Abstract

The repeated frequency of microsatellite instability (MSI) in ovarian cancer (OC) ranges from 0% to 50%. Most MSI studies including OC patients have involved relatively small number of tumors, a wide range of different MSI markers, different patient characteristics, and varying criteria for defining tumors as MSI positive. Thus, no conclusive evidence about MSI occurrence in OC has been provided and the large variation has made interpretation of these previous studies difficult. The majority of MSI studies have been performed on OC cases with few borderline ovarian tumor (BOT) cases included.

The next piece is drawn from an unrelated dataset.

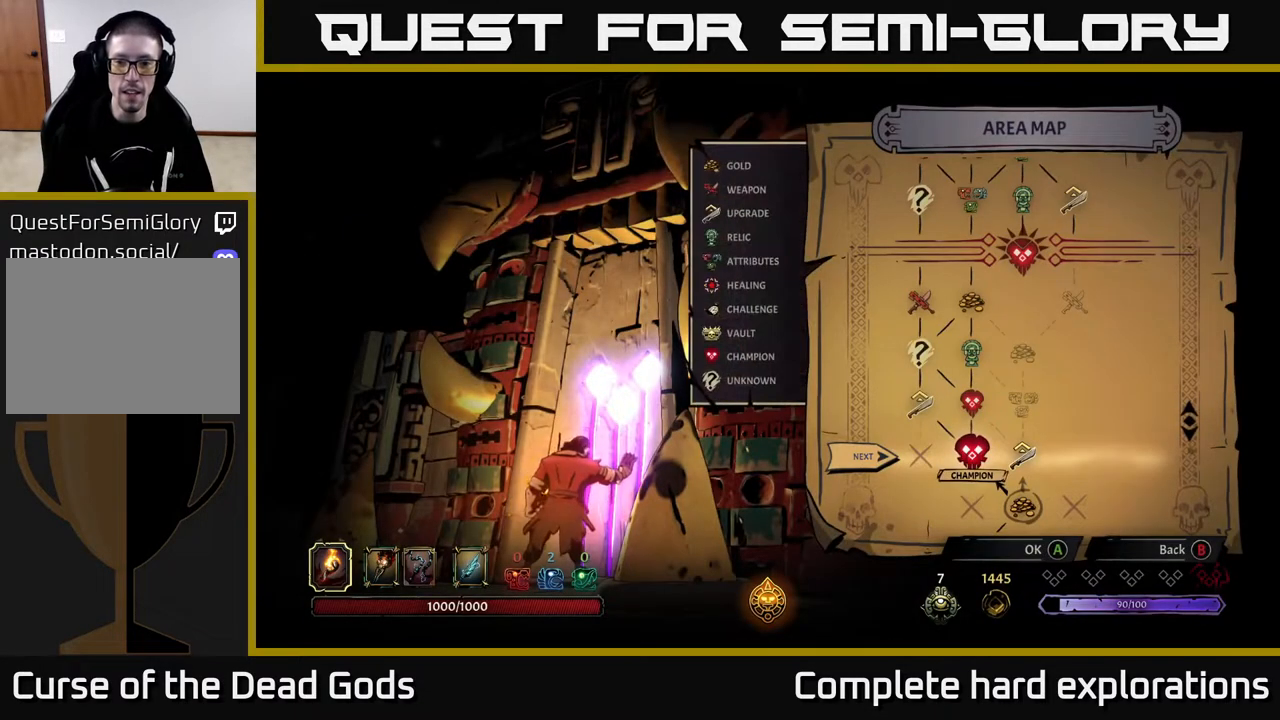
{"buttons": [], "left_stick": "center", "right_stick": "center", "events": [[250, "left_stick", "right"], [483, "left_stick", "center"]]}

Few BOT studies showed no evidence of MSI, but in one study the frequency of MSI was 27.7% with all tumors of serous type, suggesting that MSI may play a role in the development of serous BOT. The aim of our study was to determine the frequency of MSI using a panel of 16 dinucleotide markers: TP53, D17S250, CACNLB1, D18S58, D19S49, DXS538, DXS454, D5S117, D5S107, D6S284, D6S305, D9S171, D9S15, D11S554, D11S29, and D13S272 in tissue from patients with OC or BOT and to correlate the presence of MSI at these markers with the clinical information, such as FIGO stage, histological type, age, and survival in OC. The overall frequencies of MSI were within 2-10%. We observed MSI at different loci and with different extent (2.3-9.8%) in the different histopathological types. In both BOT and OC cases, we observed that all high MSI (MSI-H) were of serous type. No significant difference in disease specific survival was found between stage III/IV OC patients who presented MSI compared to patients being microsatellite stable (MSS) (p = 0.72). In conclusion, we found no association to any of the clinical parameters evaluated, although a tendency of a higher frequency of MSI was observed among serous OC.